1Über die Rechtsbeschwerde (§ 79 des Gesetzes über Ordnungswidrigkeiten) entscheidet der Bundesgerichtshof. 2Hebt er die angefochtene Entscheidung auf, ohne in der Sache selbst zu entscheiden, so verweist er die Sache an das Oberlandesgericht, dessen Entscheidung aufgehoben wird, zurück.




§ 85 Wiederaufnahmeverfahren gegen Bußgeldbescheid



Im Wiederaufnahmeverfahren gegen den Bußgeldbescheid der Kartellbehörde (§ 85 Abs. 4 des Gesetzes über Ordnungswidrigkeiten) entscheidet das nach § 83 zuständige Gericht.

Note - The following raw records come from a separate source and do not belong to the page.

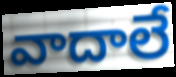
వాదాలే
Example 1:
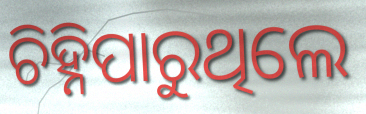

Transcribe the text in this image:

ଚିହ୍ନିପାରୁଥିଲେ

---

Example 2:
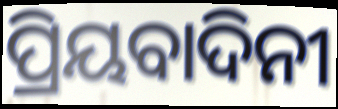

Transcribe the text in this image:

ପ୍ରିୟବାଦିନୀ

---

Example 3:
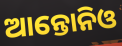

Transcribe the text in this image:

ଆନ୍ତୋନିଓ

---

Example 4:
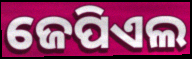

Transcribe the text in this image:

ଜେପିଏଲ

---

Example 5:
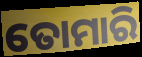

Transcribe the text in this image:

ତୋମାରି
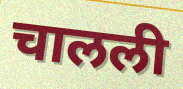
चालली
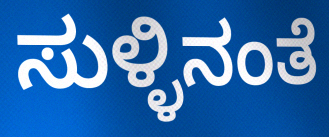
ಸುಳ್ಳಿನಂತೆ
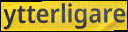
ytterligare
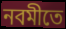
নবমীতে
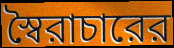
স্বৈরাচারের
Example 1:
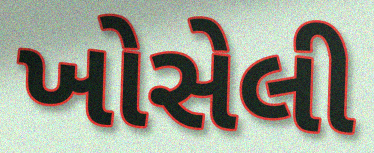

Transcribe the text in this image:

ખોસેલી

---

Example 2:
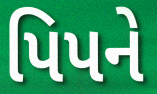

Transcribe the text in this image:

પિપને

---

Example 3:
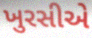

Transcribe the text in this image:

ખુરસીએ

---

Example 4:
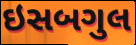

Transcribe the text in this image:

ઇસબગુલ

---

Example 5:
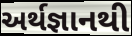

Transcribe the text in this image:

અર્થજ્ઞાનથી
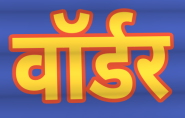
वॉर्डर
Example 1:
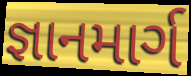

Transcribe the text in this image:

જ્ઞાનમાર્ગ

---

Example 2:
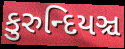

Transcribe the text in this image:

કુરુન્દિયઞ્ચ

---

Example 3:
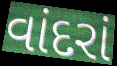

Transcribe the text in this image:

વાંદરાં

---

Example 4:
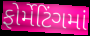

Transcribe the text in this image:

ફોર્મેટિંગમાં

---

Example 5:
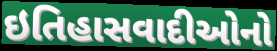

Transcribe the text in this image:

ઇતિહાસવાદીઓનો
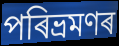
পৰিভ্ৰমণৰ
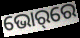
ଭୋର୍‌ରେ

§ 86 Gerichtliche Entscheidungen bei der Vollstreckung



Die bei der Vollstreckung notwendig werdenden gerichtlichen Entscheidungen (§ 104 des Gesetzes über Ordnungswidrigkeiten) werden von dem nach § 83 zuständigen Gericht erlassen.


Kapitel 3 Vollstreckung

§ 86a Vollstreckung



1Die Kartellbehörde kann ihre Anordnungen nach den für die Vollstreckung von Verwaltungsmaßnahmen geltenden Vorschriften durchsetzen. 2Die Höhe des Zwangsgeldes gegen Unternehmen oder Unternehmensvereinigungen kann für jeden Tag des Verzugs ab dem in der Androhung bestimmten Zeitpunkt bis zu 5 Prozent des im vorausgegangenen Geschäftsjahr erzielten durchschnittlichen weltweiten Tagesgesamtumsatzes des Unternehmens oder der Unternehmensvereinigung betragen.

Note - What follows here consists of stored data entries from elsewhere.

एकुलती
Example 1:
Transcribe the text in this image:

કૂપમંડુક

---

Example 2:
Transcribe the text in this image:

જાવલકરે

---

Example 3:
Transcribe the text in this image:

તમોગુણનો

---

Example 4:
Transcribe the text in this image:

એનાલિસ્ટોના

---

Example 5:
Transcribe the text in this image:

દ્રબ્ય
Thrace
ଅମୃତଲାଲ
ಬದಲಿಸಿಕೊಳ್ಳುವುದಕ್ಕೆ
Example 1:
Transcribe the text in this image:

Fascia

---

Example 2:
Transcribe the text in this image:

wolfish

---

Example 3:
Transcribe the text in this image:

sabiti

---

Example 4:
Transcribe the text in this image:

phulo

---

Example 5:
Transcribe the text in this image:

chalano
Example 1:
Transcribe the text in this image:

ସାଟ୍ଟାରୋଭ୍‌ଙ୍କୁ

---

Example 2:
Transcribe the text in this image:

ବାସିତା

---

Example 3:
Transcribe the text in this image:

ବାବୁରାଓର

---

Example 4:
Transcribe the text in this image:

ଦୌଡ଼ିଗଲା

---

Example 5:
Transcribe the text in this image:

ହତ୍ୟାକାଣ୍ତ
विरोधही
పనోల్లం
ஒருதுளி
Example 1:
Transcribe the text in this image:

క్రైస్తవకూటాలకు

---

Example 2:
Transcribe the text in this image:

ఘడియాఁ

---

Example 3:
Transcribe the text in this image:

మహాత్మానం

Kapitel 4 Bürgerliche Rechtsstreitigkeiten

§ 87 Ausschließliche Zuständigkeit der Landgerichte



1Für bürgerliche Rechtsstreitigkeiten, die die Anwendung von Vorschriften des Teils 1, des Artikels 101 oder 102 des Vertrages über die Arbeitsweise der Europäischen Union oder des Artikels 53 oder 54 des Abkommens über den Europäischen Wirtschaftsraum oder der Artikel 5, 6 oder 7 der Verordnung (EU) 2022/1925 betreffen, sind ohne Rücksicht auf den Wert des Streitgegenstands die Landgerichte ausschließlich zuständig. 2Satz 1 gilt auch, wenn die Entscheidung eines Rechtsstreits ganz oder teilweise von einer Entscheidung, die nach diesem Gesetz zu treffen ist, oder von der Anwendbarkeit des Artikels 101 oder 102 des Vertrages über die Arbeitsweise der Europäischen Union oder des Artikels 53 oder 54 des Abkommens über den Europäischen Wirtschaftsraum oder der Artikel 5, 6 oder 7 der Verordnung (EU) 2022/1925 abhängt.




§ 88 Klageverbindung



Mit der Klage nach § 87 kann die Klage wegen eines anderen Anspruchs verbunden werden, wenn dieser im rechtlichen oder unmittelbaren wirtschaftlichen Zusammenhang mit dem Anspruch steht, der bei dem nach § 87 zuständigen Gericht geltend zu machen ist; dies gilt auch dann, wenn für die Klage wegen des anderen Anspruchs eine ausschließliche Zuständigkeit gegeben ist.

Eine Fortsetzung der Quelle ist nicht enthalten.